**Goal of the exercise:**
Beginning with the first line of the material, set down each line exactly as written, up to and including the line with "Zeldzaamheid: rainbow rare".
START Recorded data
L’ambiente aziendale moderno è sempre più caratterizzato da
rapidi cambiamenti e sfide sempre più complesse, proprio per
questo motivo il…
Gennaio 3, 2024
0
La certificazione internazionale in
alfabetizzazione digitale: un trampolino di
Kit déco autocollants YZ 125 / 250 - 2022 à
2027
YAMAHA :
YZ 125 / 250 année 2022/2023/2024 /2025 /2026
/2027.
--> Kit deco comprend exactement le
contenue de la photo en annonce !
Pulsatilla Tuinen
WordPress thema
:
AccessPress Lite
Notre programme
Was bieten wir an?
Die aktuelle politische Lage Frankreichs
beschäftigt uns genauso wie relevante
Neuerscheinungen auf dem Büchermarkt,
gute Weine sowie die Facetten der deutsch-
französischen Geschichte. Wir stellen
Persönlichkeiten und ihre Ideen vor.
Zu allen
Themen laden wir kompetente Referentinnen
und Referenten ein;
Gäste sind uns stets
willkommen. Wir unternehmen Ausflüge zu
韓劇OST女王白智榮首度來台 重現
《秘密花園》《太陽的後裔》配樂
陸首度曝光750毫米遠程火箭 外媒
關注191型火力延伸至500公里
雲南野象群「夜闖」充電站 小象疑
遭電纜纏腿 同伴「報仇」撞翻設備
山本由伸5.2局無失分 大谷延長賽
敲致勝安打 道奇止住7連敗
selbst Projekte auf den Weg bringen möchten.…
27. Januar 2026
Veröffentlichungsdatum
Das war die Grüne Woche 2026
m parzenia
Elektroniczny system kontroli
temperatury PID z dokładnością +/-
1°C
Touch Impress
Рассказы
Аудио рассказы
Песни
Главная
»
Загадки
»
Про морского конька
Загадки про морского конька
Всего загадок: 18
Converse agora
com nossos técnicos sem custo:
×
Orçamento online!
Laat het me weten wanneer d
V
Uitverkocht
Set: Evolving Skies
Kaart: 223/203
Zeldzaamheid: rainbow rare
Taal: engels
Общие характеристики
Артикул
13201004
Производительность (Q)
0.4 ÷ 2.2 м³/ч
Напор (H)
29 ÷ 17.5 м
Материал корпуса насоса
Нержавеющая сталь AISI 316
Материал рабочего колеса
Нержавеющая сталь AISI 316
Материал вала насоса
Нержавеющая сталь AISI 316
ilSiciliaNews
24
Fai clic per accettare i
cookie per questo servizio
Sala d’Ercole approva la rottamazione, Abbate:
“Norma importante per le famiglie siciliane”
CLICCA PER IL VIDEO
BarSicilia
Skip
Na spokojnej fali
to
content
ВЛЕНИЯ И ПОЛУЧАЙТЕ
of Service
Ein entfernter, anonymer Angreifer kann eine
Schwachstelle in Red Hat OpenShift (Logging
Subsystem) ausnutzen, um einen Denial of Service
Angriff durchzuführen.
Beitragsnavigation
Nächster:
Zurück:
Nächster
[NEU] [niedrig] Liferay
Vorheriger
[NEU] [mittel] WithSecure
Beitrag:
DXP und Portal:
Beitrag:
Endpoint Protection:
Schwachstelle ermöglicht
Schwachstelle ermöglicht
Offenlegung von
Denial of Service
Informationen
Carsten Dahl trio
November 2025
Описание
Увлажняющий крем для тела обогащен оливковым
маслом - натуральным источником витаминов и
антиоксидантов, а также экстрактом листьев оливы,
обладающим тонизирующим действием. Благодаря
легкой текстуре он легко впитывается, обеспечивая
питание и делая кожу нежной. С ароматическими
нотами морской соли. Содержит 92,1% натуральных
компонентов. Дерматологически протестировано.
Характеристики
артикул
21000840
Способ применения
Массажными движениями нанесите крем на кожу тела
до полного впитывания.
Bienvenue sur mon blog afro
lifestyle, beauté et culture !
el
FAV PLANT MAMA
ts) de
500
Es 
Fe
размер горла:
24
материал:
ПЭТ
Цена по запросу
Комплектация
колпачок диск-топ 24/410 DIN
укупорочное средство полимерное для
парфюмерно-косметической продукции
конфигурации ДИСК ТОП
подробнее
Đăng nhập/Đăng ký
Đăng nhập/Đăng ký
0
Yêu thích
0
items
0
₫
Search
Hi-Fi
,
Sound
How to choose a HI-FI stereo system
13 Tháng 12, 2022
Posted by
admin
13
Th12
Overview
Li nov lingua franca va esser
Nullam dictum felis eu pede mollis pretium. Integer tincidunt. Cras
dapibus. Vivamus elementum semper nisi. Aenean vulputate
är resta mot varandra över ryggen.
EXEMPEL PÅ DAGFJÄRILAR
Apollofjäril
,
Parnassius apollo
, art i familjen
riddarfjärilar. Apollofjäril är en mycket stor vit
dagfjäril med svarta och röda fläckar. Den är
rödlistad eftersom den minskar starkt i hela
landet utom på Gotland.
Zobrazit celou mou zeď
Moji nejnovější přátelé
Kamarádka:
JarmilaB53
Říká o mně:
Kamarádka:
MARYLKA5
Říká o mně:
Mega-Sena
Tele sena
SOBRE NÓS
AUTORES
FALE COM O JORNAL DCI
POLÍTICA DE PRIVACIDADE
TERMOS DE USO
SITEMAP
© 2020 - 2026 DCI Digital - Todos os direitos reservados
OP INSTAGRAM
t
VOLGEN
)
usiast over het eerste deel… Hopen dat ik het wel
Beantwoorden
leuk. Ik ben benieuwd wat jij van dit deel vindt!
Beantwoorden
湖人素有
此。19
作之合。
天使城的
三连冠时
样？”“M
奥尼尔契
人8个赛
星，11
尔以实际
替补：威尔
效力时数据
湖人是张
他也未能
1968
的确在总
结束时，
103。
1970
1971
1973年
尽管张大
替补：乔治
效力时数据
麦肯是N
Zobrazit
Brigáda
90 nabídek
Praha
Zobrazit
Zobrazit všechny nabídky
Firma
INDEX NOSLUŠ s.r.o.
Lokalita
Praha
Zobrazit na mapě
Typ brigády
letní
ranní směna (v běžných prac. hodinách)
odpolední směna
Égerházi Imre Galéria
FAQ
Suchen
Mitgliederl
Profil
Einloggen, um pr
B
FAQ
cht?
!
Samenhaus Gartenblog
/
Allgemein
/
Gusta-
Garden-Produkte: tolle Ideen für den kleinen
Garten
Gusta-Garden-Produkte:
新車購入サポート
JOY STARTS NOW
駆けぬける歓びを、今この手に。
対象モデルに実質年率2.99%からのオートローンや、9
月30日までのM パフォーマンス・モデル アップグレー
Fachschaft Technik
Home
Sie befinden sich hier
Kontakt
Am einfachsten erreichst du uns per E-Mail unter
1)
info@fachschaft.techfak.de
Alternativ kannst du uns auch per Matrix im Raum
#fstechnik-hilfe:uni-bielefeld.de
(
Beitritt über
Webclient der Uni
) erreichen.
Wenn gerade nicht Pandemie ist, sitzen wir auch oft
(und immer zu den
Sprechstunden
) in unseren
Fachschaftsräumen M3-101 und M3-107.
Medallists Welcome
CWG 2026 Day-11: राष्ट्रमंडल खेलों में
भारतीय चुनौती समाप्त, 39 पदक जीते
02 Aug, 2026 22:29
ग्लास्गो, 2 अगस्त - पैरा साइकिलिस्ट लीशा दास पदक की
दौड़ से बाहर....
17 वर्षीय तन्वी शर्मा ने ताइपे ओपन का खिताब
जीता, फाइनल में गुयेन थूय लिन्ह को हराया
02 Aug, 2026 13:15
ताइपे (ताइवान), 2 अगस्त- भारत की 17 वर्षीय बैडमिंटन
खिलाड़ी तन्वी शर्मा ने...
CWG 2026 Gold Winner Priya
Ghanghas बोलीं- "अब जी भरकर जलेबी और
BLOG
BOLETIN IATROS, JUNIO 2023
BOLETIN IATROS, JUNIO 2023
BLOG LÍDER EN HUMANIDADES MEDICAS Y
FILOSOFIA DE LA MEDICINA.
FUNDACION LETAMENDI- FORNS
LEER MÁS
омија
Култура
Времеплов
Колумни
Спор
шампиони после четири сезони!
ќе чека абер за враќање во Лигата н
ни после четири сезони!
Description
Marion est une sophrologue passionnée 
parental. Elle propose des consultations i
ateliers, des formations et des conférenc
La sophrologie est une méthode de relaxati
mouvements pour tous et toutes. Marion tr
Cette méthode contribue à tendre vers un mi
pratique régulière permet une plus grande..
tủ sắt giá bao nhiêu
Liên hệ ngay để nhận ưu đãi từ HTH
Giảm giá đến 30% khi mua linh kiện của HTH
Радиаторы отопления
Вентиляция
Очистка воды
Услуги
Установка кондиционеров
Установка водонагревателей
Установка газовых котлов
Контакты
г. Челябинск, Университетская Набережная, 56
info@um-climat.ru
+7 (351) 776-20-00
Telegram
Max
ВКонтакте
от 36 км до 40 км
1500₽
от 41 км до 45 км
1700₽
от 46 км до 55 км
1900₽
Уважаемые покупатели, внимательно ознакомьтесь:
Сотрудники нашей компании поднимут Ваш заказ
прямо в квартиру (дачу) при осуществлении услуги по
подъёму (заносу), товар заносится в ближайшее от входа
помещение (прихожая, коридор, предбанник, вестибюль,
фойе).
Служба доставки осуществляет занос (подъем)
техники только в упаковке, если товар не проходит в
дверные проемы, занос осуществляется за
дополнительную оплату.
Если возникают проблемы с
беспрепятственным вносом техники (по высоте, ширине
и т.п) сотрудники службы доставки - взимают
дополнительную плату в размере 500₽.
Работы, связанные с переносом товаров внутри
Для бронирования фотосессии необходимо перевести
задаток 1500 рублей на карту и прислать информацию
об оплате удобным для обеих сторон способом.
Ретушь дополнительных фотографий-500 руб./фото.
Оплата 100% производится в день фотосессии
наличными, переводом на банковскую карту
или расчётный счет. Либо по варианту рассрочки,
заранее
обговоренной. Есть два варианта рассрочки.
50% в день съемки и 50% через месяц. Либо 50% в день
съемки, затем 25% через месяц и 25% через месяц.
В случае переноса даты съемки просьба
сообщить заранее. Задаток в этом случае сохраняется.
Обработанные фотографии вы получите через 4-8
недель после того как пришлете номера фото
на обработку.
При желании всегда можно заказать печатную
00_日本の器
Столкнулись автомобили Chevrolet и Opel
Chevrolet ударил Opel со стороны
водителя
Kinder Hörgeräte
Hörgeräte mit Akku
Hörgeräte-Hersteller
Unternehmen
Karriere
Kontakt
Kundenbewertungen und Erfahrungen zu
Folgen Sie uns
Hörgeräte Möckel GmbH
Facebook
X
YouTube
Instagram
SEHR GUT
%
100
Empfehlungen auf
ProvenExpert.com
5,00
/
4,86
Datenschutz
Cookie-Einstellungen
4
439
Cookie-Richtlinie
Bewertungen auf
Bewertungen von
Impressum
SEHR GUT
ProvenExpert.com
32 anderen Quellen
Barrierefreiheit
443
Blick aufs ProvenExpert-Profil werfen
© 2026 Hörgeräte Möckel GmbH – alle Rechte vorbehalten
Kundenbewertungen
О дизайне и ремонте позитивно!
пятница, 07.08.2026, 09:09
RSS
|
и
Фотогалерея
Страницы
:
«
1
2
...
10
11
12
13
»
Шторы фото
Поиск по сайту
END Recorded data
**Answer section:**
L’ambiente aziendale moderno è sempre più caratterizzato da
rapidi cambiamenti e sfide sempre più complesse, proprio per
questo motivo il…
Gennaio 3, 2024
0
La certificazione internazionale in
alfabetizzazione digitale: un trampolino di
Kit déco autocollants YZ 125 / 250 - 2022 à
2027
YAMAHA :
YZ 125 / 250 année 2022/2023/2024 /2025 /2026
/2027.
--> Kit deco comprend exactement le
contenue de la photo en annonce !
Pulsatilla Tuinen
WordPress thema
:
AccessPress Lite
Notre programme
Was bieten wir an?
Die aktuelle politische Lage Frankreichs
beschäftigt uns genauso wie relevante
Neuerscheinungen auf dem Büchermarkt,
gute Weine sowie die Facetten der deutsch-
französischen Geschichte. Wir stellen
Persönlichkeiten und ihre Ideen vor.
Zu allen
Themen laden wir kompetente Referentinnen
und Referenten ein;
Gäste sind uns stets
willkommen. Wir unternehmen Ausflüge zu
韓劇OST女王白智榮首度來台 重現
《秘密花園》《太陽的後裔》配樂
陸首度曝光750毫米遠程火箭 外媒
關注191型火力延伸至500公里
雲南野象群「夜闖」充電站 小象疑
遭電纜纏腿 同伴「報仇」撞翻設備
山本由伸5.2局無失分 大谷延長賽
敲致勝安打 道奇止住7連敗
selbst Projekte auf den Weg bringen möchten.…
27. Januar 2026
Veröffentlichungsdatum
Das war die Grüne Woche 2026
m parzenia
Elektroniczny system kontroli
temperatury PID z dokładnością +/-
1°C
Touch Impress
Рассказы
Аудио рассказы
Песни
Главная
»
Загадки
»
Про морского конька
Загадки про морского конька
Всего загадок: 18
Converse agora
com nossos técnicos sem custo:
×
Orçamento online!
Laat het me weten wanneer d
V
Uitverkocht
Set: Evolving Skies
Kaart: 223/203
Zeldzaamheid: rainbow rare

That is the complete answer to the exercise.